Can someone clarify what they mean by this? The patch itself [1] makes it pretty clear what the original values are. I think the main thing is improving the user-facing documentation about why we do this and how to restore the original behavior. The Fedora Developer Portal (which really needs to be promoted more; it's a great resource!) documents [2] that we change GOPROXY and GOTOOLCHAIN, but it doesn't mention GOSUMDB, and it's lacking clear instructions about how to change the values back to defaults.
[1]: https://src.fedoraproject.org/rpms/golang/blob/rawhide/f/0001-Modify-go.env.... [2]: https://developer.fedoraproject.org/tech/languages/go/go-installation.html#f...
Greetings -
On Wed, Dec 20, 2023 at 7:35 AM Maxwell G maxwell@gtmx.me wrote:
Can someone clarify what they mean by this? The patch itself [1] makes it pretty clear what the original values are.

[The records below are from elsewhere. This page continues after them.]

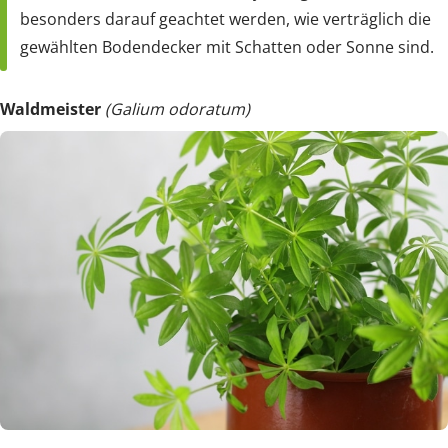
besonders darauf geachtet werden, wie verträglich die
gewählten Bodendecker mit Schatten oder Sonne sind.
Waldmeister
(Galium odoratum)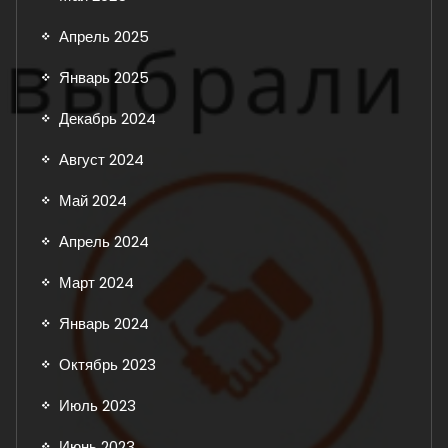
Апрель 2025
Январь 2025
Декабрь 2024
Август 2024
Май 2024
Апрель 2024
Март 2024
Январь 2024
Октябрь 2023
Июль 2023
Июнь 2023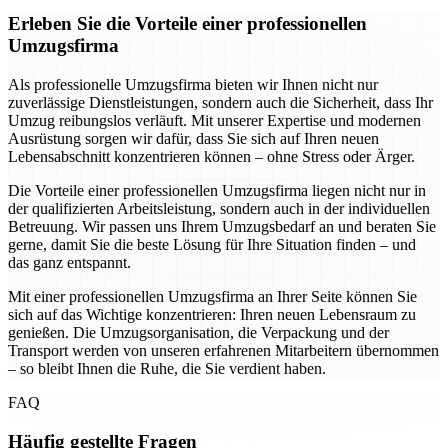
Erleben Sie die Vorteile einer professionellen
Umzugsfirma
Als professionelle Umzugsfirma bieten wir Ihnen nicht nur
zuverlässige Dienstleistungen, sondern auch die Sicherheit, dass Ihr
Umzug reibungslos verläuft. Mit unserer Expertise und modernen
Ausrüstung sorgen wir dafür, dass Sie sich auf Ihren neuen
Lebensabschnitt konzentrieren können – ohne Stress oder Ärger.
Die Vorteile einer professionellen Umzugsfirma liegen nicht nur in
der qualifizierten Arbeitsleistung, sondern auch in der individuellen
Betreuung. Wir passen uns Ihrem Umzugsbedarf an und beraten Sie
gerne, damit Sie die beste Lösung für Ihre Situation finden – und
das ganz entspannt.
Mit einer professionellen Umzugsfirma an Ihrer Seite können Sie
sich auf das Wichtige konzentrieren: Ihren neuen Lebensraum zu
genießen. Die Umzugsorganisation, die Verpackung und der
Transport werden von unseren erfahrenen Mitarbeitern übernommen
– so bleibt Ihnen die Ruhe, die Sie verdient haben.
FAQ
Häufig gestellte Fragen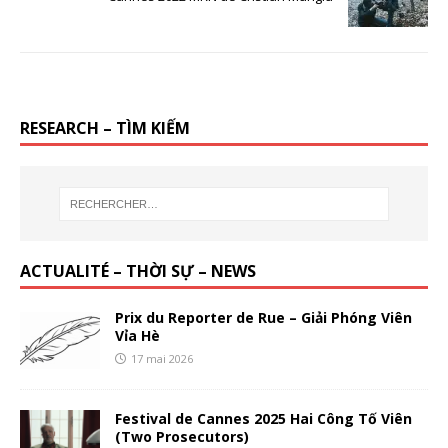
RESEARCH – TÌM KIẾM
ACTUALITÉ – THỜI SỰ – NEWS
Prix du Reporter de Rue – Giải Phóng Viên
Vỉa Hè
17 mai 2026
Festival de Cannes 2025 Hai Công Tố Viên
(Two Prosecutors)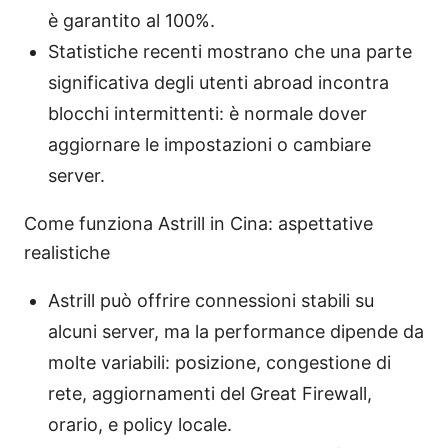
è garantito al 100%.
Statistiche recenti mostrano che una parte
significativa degli utenti abroad incontra
blocchi intermittenti: è normale dover
aggiornare le impostazioni o cambiare
server.
Come funziona Astrill in Cina: aspettative
realistiche
Astrill può offrire connessioni stabili su
alcuni server, ma la performance dipende da
molte variabili: posizione, congestione di
rete, aggiornamenti del Great Firewall,
orario, e policy locale.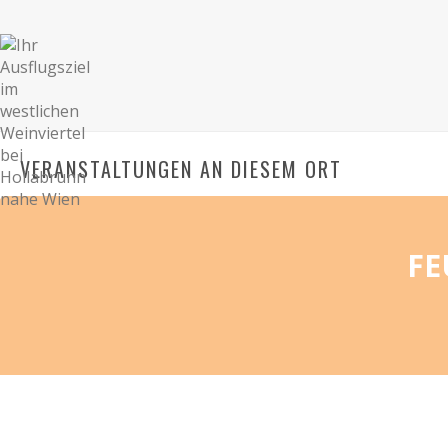
VERANSTALTUNGEN AN DIESEM ORT
FE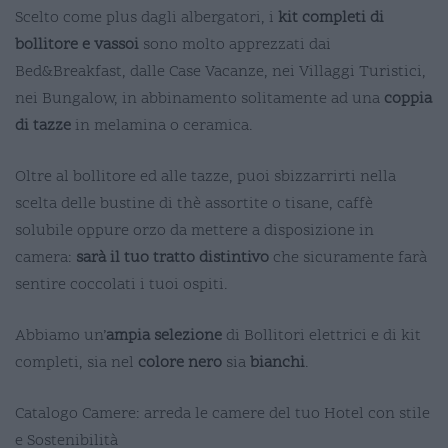
Scelto come plus dagli albergatori, i
kit completi di
bollitore e vassoi
sono molto apprezzati dai
Bed&Breakfast, dalle Case Vacanze, nei Villaggi Turistici,
nei Bungalow, in abbinamento solitamente ad una
coppia
di tazze
in melamina o ceramica.
Oltre al bollitore ed alle tazze, puoi sbizzarrirti nella
scelta delle bustine di thè assortite o tisane, caffè
solubile oppure orzo da mettere a disposizione in
camera:
sarà il tuo tratto distintivo
che sicuramente farà
sentire coccolati i tuoi ospiti.
Abbiamo un’
ampia selezione
di Bollitori elettrici e di kit
completi, sia nel
colore nero
sia
bianchi
.
Catalogo Camere: arreda le camere del tuo Hotel con stile
e Sostenibilità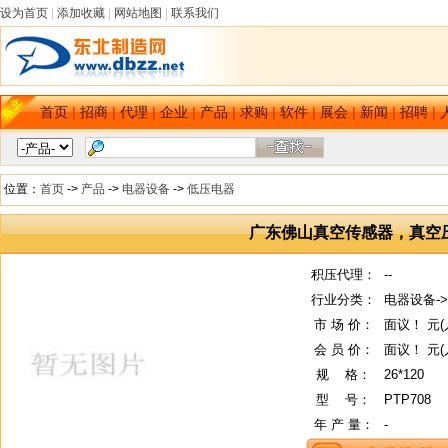
设为首页
|
添加收藏
|
网站地图
|
联系我们
首页
|
招商
|
代理
|
企业
|
产品
|
求购
|
软件
|
展会
|
新闻
|
招聘
|
位置：
首页
->
产品
->
电器设备
->
低压电器
广东佛山真空传感器，真空
积压代理：
--
行业分类：
电器设备-
市 场 价：
面议！ 元(
会 员 价：
面议！ 元(
规
--
格：
26*120
型
--
号：
PTP708
年 产 量：
-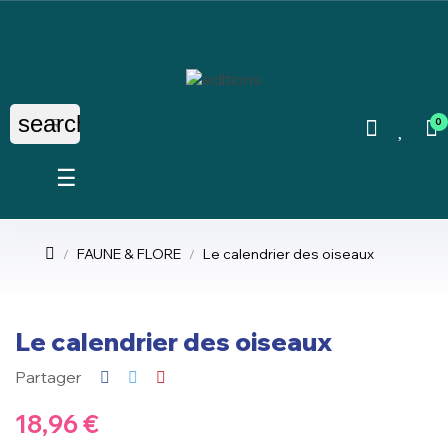
search
0
Basculer
☰
la
navigation
FAUNE & FLORE
Le calendrier des oiseaux
Le calendrier des oiseaux
Partager
18,96 €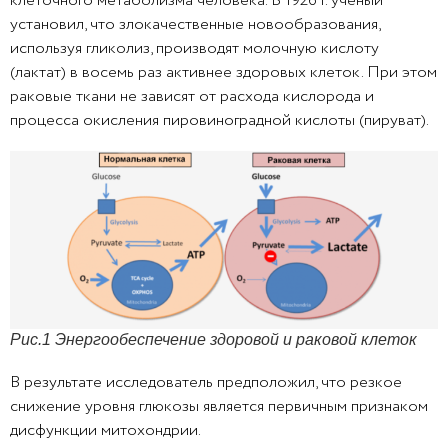
клеточного метаболизма человека. В 1926 г. ученый
установил, что злокачественные новообразования,
используя гликолиз, производят молочную кислоту
(лактат) в восемь раз активнее здоровых клеток. При этом
раковые ткани не зависят от расхода кислорода и
процесса окисления пировиноградной кислоты (пируват).
Рис.1 Энергообеспечение здоровой и раковой клеток
В результате исследователь предположил, что резкое
снижение уровня глюкозы является первичным признаком
дисфункции митохондрии.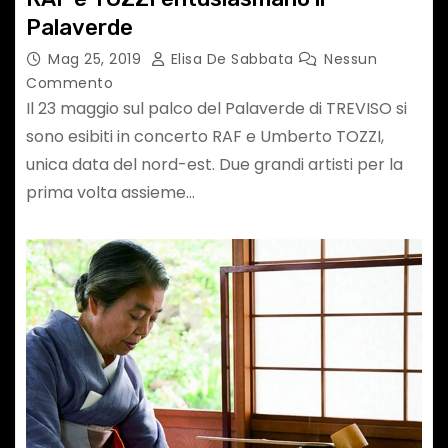
Palaverde
Mag 25, 2019
Elisa De Sabbata
Nessun
Commento
Il 23 maggio sul palco del Palaverde di TREVISO si
sono esibiti in concerto RAF e Umberto TOZZI,
unica data del nord-est. Due grandi artisti per la
prima volta assieme…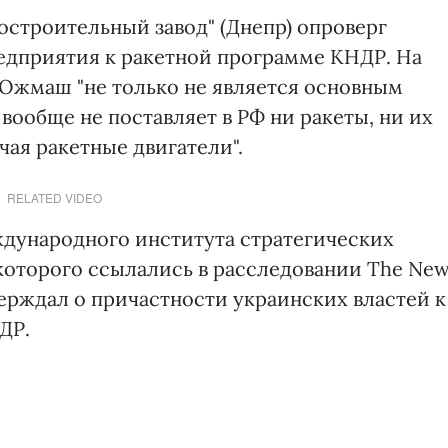
строительный завод" (Днепр) опроверг
едприятия к ракетной программе КНДР. На
Южмаш "не только не является основным
вообще не поставляет в РФ ни ракеты, ни их
ая ракетные двигатели".
RELATED VIDEO
ждународного института стратегических
 которого ссылались в расследовании The Ne
тверждал о причастности украинских властей к
ДР.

When I look at /usr/lib/golang/go.env I see:
---- [bgsmith@pico newversionprep (main *%)]$ more /usr/lib/golang/go.env # This file contains the initial defaults for go command configuration. # Values set by 'go env -w' and written to the user's go/env file override these. # The environment overrides everything else.
# Use the Go module mirror and checksum database by default. # See https://proxy.golang.org for details. GOPROXY=proxy.golang.org,direct GOSUMDB=sum.golang.org
# Automatically download newer toolchains as directed by go.mod files. # See https://go.dev/doc/toolchain for details. GOTOOLCHAIN=auto ------
The go.env file does not, as far as I can tell, contain the original values from upstream. Just the modified values. Unless I modified the file and cannot recall doing so! My suggestion was to include the original upstream settings as comments.
improving the user-facing documentation about why we do this and how to restore the original behavior. The Fedora Developer Portal (which really needs to be promoted more; it's a great resource!) documents [2] that we change GOPROXY and GOTOOLCHAIN, but it doesn't mention GOSUMDB, and it's lacking clear instructions about how to change the values back to defaults.
The updates to this developer portal page with gosumdb were made last month but there has been a delay in publishing to production. Should show up any day.
best regards
On Wed Dec 20, 2023 at 07:57 -0800, Brad Smith wrote:
The go.env file does not, as far as I can tell, contain the original values from upstream. Just the modified values. Unless I modified the file and cannot recall doing so! My suggestion was to include the original upstream settings as comments.
Ah, now I see what you mean. Yes, we should definitely update those comments.